Itemized modification records
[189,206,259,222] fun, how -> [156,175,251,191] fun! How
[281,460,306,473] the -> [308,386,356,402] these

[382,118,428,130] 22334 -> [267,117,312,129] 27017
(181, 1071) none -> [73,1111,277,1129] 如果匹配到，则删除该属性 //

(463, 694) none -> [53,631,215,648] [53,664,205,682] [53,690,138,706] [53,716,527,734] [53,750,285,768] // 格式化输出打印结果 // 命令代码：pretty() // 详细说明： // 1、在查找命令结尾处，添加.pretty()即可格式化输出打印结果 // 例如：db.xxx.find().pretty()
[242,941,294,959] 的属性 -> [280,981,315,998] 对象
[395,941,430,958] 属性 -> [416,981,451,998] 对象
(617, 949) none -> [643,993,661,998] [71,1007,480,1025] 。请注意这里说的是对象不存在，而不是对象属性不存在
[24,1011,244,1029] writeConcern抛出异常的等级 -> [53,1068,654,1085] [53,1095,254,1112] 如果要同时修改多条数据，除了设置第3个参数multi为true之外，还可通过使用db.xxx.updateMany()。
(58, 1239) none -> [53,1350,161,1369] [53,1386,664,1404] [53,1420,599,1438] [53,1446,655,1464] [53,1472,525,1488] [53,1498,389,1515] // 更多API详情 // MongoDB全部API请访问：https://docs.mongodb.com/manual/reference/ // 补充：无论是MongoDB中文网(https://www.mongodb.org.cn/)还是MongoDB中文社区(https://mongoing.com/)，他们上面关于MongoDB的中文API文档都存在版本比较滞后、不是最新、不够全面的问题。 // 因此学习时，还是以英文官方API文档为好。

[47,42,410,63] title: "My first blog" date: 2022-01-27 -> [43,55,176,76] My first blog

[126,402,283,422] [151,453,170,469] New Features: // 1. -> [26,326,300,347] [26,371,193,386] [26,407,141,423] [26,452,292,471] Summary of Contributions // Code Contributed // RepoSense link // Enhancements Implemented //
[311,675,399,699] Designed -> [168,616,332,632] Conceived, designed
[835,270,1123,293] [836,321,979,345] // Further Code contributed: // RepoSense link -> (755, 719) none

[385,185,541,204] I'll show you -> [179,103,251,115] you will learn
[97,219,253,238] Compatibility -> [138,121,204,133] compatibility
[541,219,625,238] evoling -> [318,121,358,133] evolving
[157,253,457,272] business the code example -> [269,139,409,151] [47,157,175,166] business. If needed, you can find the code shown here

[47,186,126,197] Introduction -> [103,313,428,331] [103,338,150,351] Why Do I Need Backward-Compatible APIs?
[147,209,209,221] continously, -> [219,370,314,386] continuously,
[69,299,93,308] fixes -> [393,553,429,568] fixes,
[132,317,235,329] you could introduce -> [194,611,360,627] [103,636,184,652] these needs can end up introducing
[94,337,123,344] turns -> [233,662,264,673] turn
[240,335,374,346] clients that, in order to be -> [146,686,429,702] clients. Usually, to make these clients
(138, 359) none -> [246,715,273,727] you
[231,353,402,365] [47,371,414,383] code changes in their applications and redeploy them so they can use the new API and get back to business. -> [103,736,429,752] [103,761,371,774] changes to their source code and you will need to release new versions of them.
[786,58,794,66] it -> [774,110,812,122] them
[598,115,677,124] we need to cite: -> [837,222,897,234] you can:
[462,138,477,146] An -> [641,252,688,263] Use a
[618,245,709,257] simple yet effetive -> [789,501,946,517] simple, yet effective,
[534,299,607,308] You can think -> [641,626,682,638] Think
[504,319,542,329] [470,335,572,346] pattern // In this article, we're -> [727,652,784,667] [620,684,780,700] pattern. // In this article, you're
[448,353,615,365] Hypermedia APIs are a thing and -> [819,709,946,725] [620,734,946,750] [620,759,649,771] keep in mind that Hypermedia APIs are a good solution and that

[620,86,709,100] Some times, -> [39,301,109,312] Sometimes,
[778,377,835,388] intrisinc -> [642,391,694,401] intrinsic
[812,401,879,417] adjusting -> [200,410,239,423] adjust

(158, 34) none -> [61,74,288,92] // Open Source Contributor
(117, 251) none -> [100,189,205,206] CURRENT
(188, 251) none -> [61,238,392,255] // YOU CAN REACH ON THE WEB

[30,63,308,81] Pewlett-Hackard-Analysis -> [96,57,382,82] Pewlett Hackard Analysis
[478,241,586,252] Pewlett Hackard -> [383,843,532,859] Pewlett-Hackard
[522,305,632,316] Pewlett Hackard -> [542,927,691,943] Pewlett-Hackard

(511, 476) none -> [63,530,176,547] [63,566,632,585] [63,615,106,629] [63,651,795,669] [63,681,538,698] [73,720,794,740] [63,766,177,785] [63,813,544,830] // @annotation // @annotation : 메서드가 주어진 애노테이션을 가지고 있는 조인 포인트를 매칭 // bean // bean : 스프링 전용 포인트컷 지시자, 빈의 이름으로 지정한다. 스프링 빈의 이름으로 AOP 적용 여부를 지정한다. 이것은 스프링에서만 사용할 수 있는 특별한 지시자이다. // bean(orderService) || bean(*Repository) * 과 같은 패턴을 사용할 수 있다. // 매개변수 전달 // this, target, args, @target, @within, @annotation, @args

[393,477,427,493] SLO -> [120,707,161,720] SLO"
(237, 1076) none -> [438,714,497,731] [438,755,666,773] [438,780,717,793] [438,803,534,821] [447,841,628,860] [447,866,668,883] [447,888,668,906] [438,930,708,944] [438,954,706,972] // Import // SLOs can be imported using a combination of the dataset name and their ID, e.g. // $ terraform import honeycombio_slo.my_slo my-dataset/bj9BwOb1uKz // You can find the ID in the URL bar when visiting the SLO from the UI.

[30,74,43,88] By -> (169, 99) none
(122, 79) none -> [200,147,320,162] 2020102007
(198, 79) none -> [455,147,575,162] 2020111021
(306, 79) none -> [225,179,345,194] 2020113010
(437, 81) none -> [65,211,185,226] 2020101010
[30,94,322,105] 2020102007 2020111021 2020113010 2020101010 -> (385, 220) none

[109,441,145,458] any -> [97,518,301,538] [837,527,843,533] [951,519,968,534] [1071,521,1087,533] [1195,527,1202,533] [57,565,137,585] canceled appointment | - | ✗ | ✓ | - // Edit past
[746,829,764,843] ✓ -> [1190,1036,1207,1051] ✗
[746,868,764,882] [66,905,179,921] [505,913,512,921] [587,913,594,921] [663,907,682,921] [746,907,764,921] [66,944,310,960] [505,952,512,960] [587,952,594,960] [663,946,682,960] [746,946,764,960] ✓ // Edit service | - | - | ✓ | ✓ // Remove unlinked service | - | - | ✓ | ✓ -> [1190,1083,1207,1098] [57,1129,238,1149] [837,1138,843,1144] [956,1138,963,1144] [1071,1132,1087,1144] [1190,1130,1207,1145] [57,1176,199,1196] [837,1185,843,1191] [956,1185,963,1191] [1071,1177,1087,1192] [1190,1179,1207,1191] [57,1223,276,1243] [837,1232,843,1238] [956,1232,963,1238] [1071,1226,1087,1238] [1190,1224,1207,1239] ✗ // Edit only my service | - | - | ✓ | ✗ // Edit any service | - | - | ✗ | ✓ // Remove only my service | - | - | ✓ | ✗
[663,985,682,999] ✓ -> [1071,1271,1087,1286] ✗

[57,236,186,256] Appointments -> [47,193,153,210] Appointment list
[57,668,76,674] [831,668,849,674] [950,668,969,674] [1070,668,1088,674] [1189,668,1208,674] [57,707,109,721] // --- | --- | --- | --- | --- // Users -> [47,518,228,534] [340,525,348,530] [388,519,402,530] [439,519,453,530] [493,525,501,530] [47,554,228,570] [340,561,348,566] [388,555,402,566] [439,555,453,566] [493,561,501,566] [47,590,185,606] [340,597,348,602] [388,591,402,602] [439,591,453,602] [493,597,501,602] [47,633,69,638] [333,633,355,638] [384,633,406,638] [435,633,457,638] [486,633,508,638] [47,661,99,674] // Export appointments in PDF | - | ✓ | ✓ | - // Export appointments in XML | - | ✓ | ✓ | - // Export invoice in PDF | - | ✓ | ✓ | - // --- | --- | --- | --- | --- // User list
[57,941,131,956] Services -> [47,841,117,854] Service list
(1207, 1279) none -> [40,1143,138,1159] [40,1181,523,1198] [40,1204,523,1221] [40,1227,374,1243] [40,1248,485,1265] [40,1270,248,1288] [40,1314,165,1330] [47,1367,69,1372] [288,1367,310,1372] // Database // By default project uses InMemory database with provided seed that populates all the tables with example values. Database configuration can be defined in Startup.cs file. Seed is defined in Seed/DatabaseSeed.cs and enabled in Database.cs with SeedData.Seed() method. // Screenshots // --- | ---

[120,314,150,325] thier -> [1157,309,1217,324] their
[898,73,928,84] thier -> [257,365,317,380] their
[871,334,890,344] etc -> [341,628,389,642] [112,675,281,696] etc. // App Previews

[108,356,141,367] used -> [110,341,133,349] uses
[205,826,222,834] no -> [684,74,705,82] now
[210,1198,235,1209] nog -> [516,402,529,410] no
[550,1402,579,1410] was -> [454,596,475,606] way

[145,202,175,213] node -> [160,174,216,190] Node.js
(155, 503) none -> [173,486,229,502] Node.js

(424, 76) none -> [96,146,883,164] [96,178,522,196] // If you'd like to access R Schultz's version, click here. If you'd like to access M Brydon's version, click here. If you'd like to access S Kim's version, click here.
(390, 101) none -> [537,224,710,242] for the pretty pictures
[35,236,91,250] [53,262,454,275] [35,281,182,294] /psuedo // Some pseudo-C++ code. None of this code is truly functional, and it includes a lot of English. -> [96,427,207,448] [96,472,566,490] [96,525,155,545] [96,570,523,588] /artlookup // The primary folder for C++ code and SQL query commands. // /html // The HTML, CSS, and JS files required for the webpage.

The task: Above this instruction are the records; retype exactly the lines from the one containing "[109,441,145,458] any ->" up to and including the one containing "[663,985,682,999] ✓ ->".

Solved problem:
[109,441,145,458] any -> [97,518,301,538] [837,527,843,533] [951,519,968,534] [1071,521,1087,533] [1195,527,1202,533] [57,565,137,585] canceled appointment | - | ✗ | ✓ | - // Edit past
[746,829,764,843] ✓ -> [1190,1036,1207,1051] ✗
[746,868,764,882] [66,905,179,921] [505,913,512,921] [587,913,594,921] [663,907,682,921] [746,907,764,921] [66,944,310,960] [505,952,512,960] [587,952,594,960] [663,946,682,960] [746,946,764,960] ✓ // Edit service | - | - | ✓ | ✓ // Remove unlinked service | - | - | ✓ | ✓ -> [1190,1083,1207,1098] [57,1129,238,1149] [837,1138,843,1144] [956,1138,963,1144] [1071,1132,1087,1144] [1190,1130,1207,1145] [57,1176,199,1196] [837,1185,843,1191] [956,1185,963,1191] [1071,1177,1087,1192] [1190,1179,1207,1191] [57,1223,276,1243] [837,1232,843,1238] [956,1232,963,1238] [1071,1226,1087,1238] [1190,1224,1207,1239] ✗ // Edit only my service | - | - | ✓ | ✗ // Edit any service | - | - | ✗ | ✓ // Remove only my service | - | - | ✓ | ✗
[663,985,682,999] ✓ -> [1071,1271,1087,1286] ✗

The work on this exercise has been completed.